Pendant des minutes qui ont paru longues comme des heures, on a entendu le chien japper et l'enfant crier. Le bruit descendait toujours et allait s'étouffant dans la profondeur inconnue, et puis on a vainement écouté: la profondeur était muette. Alors les valets du prince et les pâtres de la montagne ont essayé de descendre avec des cordes; mais ils n'ont vu que la fente verdâtre qui plongeait toujours plus bas et devenait toujours plus rapide.
Ils y ont en vain risqué leur vie, et ils ont été dire au prince ce qu'ils avaient fait. Le prince les a fait pendre pour avoir laissé périr son fils. On a tranché la tête à plus de vingt nobles qui pouvaient avoir des prétentions à la couronne et qui avaient bien certainement signé un pacte avec les esprits de la montagne pour faire mourir l'héritier ducal. Quant à maître Bonus, le gouverneur, on a écrit sur tous les murs qu'il serait brûlé à petit feu, ce que voyant, il a tant couru qu'on n'a pu le prendre.

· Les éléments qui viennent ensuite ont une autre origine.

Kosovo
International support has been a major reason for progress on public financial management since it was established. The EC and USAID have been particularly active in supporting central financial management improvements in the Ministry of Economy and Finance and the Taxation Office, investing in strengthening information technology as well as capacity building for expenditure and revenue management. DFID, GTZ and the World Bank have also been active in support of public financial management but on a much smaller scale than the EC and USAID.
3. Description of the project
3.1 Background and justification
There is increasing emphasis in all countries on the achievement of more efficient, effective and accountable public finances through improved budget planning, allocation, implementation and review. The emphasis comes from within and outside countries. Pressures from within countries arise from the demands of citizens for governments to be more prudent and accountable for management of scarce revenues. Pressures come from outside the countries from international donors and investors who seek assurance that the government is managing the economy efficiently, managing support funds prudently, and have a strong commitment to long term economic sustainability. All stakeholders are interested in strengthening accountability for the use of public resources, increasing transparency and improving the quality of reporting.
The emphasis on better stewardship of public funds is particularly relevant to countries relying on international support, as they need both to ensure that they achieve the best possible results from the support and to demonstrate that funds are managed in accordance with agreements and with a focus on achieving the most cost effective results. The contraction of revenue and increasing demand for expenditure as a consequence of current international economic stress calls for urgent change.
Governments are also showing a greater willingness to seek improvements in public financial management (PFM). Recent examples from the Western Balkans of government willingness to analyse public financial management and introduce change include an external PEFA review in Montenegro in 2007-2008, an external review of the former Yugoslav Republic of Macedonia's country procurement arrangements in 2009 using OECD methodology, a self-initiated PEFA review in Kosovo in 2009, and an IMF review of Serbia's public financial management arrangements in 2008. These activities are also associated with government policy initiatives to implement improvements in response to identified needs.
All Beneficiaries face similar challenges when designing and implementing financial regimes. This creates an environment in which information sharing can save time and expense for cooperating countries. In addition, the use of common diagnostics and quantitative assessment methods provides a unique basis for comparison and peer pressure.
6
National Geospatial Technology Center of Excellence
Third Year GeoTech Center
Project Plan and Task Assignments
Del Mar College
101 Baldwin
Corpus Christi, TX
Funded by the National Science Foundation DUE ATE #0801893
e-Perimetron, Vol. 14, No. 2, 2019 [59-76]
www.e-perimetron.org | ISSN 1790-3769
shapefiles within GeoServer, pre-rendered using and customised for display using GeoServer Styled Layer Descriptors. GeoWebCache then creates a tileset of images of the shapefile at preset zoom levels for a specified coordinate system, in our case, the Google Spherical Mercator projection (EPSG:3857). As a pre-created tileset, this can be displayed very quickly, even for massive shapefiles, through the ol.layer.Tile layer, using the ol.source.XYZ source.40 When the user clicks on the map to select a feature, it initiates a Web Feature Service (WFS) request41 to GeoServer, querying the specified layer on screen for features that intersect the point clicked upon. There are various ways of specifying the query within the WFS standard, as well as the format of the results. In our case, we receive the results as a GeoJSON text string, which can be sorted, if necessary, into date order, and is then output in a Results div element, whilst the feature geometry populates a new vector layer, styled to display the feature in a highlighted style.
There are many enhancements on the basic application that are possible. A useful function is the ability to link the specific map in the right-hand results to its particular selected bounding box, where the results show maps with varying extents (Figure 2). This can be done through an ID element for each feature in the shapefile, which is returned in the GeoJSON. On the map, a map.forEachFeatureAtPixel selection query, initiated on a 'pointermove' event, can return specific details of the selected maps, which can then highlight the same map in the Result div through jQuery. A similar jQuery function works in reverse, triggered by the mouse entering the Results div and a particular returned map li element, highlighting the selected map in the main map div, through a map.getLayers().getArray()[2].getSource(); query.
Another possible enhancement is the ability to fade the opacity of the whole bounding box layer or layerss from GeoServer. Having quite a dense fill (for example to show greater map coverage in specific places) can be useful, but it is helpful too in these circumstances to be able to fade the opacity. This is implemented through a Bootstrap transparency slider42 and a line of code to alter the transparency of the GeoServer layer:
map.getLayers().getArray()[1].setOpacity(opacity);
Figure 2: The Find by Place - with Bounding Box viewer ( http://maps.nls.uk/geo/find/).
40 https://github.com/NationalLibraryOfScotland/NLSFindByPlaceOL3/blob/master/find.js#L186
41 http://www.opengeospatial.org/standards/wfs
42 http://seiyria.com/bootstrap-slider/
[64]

L'enfant a eu bien peur et bien froid dans les profondeurs du glacier. Le chien n'a pu l'empêcher de glisser au plus bas; mais, le retenant toujours par sa ceinture, il l'a empêché de glisser trop vite et de se briser contre les glaces. Entraîné par le poids de l'enfant, il a tant résisté qu'il a les pattes en sang et les ongles presque arrachés. Cependant il n'a pas lâché prise, et quand ils ont enfin trouvé un creux où ils ont pu s'arrêter, le chien s'est couché sur l'enfant pour le réchauffer.
Et tous deux étaient si las qu'ils ont dormi. Quand ils se sont réveillés, ils ont vu devant eux une femme si mince et si belle qu'ils n'ont su ce que c'était. Elle avait une robe aussi blanche que la neige et de longs cheveux en or fin qui brillaient comme des flammes répandues sur elle. Elle a souri à l'enfant, mais sans lui parler, et, le prenant par la main, elle l'a fait sortir du glacier et l'a emmené dans une grande vallée sauvage où le chien tout boiteux les a suivis.
Cachée dans un pli profond des montagnes, cette vallée est inconnue aux hommes. Elle est défendue par les hautes murailles de granit et par les glaciers impénétrables. Elle est horrible et riante, comme il convient aux êtres qui l'habitent. Sur ses flancs, les aigles, les ours et les chamois ont caché leurs refuges. Dans le plus profond, la chaleur règne, les plus belles plantes fleurissent; les fées y ont établi leur séjour, et c'est à ses sœurs que la jeune Zilla conduit l'enfant qu'elle a trouvé dans les flancs glauques du glacier.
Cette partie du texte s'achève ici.